SECTION 3. FAIR MINIMUM WAGE
After section XXX, the following new section XXX shall be inserted:
1. No employer shall pay less than the [State] minimum wage designated in this section to each employee in every occupation.
2. The minimum wage for employees shall be $X.XX per hour, beginning on July 1, 20XX.
3. On September 30, 20XX, and on September 30 of each following year, the Secretary [of Labor] shall calculate an adjusted minimum wage rate in direct proportion to an increase or decrease in the U.S. Department of Labor’s Consumer Price Index for Urban Wage Earners and Clerical Workers (CPI-W), or a successor index, for the prior period of July 1 to June 30. That adjusted minimum wage shall take effect on the following January 1.

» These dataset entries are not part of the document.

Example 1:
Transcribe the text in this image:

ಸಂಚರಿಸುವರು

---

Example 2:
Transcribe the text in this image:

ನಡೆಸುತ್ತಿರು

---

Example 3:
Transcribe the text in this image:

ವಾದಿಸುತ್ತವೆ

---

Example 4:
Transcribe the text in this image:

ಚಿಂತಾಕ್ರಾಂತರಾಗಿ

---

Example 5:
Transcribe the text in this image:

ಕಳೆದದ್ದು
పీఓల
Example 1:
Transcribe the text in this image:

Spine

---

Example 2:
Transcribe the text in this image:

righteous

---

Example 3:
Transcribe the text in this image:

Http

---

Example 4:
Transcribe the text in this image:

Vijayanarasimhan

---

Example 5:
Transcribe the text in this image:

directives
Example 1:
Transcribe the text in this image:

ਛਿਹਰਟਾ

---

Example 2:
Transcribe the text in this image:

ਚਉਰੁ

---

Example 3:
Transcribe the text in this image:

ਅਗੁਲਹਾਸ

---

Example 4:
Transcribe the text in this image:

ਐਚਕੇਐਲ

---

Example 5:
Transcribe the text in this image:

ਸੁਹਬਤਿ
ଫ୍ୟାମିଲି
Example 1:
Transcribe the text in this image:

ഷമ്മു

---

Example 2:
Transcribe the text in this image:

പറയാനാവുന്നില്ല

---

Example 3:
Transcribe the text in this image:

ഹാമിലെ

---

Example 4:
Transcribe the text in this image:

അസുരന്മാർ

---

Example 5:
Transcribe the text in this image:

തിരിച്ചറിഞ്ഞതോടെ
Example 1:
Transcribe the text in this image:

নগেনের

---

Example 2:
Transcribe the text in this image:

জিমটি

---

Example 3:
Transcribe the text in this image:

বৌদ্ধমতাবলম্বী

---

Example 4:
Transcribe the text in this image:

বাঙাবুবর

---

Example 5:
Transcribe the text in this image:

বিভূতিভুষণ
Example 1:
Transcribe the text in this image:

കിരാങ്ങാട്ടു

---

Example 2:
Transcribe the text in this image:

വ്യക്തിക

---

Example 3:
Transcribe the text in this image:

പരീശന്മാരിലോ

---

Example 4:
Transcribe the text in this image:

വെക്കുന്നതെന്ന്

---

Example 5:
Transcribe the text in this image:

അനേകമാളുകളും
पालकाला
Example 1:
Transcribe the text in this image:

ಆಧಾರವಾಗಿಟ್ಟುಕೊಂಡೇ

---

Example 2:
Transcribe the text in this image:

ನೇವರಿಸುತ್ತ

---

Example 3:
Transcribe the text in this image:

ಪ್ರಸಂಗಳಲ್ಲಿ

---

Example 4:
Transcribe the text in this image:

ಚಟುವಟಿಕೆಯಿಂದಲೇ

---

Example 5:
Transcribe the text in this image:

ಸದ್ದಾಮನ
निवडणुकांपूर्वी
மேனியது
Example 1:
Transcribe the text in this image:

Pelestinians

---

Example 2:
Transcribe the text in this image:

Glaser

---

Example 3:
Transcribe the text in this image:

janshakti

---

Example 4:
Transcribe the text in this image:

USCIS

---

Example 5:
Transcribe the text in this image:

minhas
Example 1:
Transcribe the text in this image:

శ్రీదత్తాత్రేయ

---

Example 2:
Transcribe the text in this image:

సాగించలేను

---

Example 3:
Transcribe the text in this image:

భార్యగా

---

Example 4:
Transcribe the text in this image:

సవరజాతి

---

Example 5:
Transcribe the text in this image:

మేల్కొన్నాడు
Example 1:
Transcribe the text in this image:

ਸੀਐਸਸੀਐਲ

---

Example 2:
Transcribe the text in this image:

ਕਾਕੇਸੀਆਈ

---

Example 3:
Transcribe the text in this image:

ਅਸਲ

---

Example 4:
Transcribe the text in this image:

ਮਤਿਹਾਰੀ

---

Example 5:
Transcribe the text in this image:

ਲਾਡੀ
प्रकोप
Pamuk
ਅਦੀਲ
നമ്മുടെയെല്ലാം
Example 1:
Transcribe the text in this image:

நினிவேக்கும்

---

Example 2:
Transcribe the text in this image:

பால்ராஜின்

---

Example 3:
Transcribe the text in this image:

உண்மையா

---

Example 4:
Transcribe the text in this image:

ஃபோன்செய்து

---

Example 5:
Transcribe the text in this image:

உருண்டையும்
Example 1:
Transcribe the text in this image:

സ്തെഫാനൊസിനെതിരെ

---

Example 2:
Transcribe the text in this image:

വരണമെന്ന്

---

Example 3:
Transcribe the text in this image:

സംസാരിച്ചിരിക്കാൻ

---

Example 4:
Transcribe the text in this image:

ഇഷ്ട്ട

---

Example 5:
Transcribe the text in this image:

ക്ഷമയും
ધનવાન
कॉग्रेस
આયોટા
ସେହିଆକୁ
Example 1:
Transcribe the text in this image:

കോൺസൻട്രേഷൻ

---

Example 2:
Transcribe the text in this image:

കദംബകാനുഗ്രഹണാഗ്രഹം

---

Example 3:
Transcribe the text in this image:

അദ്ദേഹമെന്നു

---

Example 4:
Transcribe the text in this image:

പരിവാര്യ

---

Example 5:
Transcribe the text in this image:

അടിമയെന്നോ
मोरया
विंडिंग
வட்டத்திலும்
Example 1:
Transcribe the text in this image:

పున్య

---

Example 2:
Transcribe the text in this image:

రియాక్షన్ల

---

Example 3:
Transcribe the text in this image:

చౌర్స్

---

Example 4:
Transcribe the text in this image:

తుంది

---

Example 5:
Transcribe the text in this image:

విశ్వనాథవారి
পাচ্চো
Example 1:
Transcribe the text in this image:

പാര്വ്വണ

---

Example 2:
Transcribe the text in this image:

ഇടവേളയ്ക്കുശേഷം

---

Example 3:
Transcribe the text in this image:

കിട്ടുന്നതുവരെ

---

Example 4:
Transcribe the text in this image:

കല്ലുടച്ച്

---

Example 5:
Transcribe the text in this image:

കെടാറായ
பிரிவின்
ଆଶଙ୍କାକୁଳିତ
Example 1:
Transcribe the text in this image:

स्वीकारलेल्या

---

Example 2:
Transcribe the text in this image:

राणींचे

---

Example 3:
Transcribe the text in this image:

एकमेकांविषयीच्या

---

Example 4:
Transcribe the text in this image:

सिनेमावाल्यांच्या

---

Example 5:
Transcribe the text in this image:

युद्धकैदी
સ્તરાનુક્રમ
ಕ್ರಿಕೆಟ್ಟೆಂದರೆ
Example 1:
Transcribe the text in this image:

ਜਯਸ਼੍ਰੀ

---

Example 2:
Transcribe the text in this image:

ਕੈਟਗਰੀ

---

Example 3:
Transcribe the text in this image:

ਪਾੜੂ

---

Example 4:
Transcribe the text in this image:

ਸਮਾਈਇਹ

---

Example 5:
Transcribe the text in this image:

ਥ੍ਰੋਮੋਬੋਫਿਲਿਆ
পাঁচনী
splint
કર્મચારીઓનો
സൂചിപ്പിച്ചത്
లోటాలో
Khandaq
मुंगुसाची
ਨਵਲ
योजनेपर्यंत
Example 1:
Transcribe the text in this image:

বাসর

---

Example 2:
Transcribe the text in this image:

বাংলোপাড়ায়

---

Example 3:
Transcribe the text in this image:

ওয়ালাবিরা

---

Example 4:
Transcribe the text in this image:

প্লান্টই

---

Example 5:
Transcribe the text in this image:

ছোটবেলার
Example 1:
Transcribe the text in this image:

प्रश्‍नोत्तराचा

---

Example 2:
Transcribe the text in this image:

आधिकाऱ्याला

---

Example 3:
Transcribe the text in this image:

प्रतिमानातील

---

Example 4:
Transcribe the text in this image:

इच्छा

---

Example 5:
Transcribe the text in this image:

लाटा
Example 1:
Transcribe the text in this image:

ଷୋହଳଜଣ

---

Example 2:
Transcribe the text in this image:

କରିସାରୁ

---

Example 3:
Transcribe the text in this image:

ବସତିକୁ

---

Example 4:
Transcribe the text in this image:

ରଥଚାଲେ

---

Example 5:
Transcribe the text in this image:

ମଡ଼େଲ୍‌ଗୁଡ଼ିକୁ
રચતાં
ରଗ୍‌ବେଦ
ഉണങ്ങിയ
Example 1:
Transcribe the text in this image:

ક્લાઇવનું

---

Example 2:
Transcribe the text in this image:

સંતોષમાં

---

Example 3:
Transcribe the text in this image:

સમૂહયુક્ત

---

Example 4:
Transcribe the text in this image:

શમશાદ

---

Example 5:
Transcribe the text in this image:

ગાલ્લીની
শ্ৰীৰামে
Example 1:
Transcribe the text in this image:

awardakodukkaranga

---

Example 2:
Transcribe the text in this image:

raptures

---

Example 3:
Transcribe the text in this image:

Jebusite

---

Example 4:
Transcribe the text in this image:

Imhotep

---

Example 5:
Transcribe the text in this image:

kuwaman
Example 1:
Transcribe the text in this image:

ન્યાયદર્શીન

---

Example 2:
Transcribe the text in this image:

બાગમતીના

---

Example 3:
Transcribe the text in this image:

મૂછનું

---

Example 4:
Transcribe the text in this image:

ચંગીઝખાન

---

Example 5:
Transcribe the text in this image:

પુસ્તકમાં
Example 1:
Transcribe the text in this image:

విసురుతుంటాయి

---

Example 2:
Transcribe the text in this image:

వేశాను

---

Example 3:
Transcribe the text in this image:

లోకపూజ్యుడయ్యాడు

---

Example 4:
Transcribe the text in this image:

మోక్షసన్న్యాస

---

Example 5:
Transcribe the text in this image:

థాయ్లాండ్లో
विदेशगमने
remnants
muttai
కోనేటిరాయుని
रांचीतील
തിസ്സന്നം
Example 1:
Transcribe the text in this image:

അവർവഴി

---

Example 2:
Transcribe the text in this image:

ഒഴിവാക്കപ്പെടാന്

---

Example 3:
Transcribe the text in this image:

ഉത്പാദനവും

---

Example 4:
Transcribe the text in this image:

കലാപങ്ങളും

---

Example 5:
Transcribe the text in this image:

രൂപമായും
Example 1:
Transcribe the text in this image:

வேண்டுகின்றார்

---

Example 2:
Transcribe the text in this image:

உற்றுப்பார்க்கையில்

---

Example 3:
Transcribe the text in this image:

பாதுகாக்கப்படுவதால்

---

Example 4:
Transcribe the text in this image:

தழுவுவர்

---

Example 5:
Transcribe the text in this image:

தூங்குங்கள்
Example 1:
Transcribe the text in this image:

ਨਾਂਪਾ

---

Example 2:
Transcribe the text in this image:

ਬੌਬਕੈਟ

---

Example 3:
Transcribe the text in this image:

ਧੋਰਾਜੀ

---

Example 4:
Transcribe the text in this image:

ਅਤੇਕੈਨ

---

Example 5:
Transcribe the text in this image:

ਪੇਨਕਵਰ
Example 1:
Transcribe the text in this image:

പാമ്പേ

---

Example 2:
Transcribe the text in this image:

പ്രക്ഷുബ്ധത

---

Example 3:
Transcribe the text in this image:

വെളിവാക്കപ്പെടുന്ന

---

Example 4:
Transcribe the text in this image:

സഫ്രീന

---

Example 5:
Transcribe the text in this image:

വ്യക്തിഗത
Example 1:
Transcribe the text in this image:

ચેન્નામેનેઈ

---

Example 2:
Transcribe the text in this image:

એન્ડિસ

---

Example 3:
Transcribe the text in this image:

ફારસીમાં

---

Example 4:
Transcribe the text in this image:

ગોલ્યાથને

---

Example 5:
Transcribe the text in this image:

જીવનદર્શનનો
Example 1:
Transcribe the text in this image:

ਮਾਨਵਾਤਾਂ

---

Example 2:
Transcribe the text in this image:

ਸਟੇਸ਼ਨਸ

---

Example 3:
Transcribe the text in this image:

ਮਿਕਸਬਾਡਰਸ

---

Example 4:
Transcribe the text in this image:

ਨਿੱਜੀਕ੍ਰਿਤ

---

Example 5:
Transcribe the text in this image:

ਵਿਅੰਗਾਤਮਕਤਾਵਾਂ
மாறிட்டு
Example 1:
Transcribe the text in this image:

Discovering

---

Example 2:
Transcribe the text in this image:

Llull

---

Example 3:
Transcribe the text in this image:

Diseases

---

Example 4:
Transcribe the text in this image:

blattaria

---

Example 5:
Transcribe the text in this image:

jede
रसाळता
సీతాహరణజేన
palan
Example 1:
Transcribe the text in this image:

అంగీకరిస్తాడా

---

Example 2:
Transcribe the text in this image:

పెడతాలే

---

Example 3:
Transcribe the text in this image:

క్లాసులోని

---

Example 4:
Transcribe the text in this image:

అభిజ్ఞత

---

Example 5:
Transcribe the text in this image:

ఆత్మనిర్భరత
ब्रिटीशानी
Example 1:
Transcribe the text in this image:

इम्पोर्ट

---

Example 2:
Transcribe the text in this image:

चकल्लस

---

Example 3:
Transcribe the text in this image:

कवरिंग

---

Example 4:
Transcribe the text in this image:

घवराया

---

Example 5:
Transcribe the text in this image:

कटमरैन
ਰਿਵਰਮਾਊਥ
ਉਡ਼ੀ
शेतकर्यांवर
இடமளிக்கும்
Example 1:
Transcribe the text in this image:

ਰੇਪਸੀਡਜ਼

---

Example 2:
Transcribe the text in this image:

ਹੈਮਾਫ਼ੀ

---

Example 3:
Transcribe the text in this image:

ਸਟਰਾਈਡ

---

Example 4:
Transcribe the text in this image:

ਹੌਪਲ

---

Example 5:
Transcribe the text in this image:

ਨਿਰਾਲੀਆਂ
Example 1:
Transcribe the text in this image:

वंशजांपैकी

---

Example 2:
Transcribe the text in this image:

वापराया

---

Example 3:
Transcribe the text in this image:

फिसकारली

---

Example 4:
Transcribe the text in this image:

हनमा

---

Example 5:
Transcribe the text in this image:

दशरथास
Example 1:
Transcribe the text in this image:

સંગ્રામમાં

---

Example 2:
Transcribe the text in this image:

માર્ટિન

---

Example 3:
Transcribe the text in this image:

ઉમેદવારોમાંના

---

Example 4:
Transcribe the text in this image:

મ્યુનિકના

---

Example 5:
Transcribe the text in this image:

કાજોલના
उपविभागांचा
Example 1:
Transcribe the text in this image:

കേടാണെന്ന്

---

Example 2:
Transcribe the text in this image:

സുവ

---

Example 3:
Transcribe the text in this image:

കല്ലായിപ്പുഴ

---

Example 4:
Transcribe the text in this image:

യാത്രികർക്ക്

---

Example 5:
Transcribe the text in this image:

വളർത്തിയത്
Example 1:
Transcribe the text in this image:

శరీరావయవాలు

4. Employers, including employers regulated under the Federal Fair Labor Standards Act, may not include any amount received by employees as commissions or tips in determining the amount of the minimum wage required to be paid. [Compromise language: For occupations in which commissions or tips are customarily recognized as part of the remuneration for employment, employers are entitled to an allowance for these gratuities in an amount not to exceed XX percent of the minimum wage rate. The Secretary [of Labor] shall require each employer that desires an allowance for such gratuities to provide substantial evidence that the amount claimed was actually received by the employee in the period for which the claim of exemption is made, and no part thereof was returned to the employer.]
SECTION 4. EFFECTIVE DATE
This Act shall take effect on July 1, 20XX.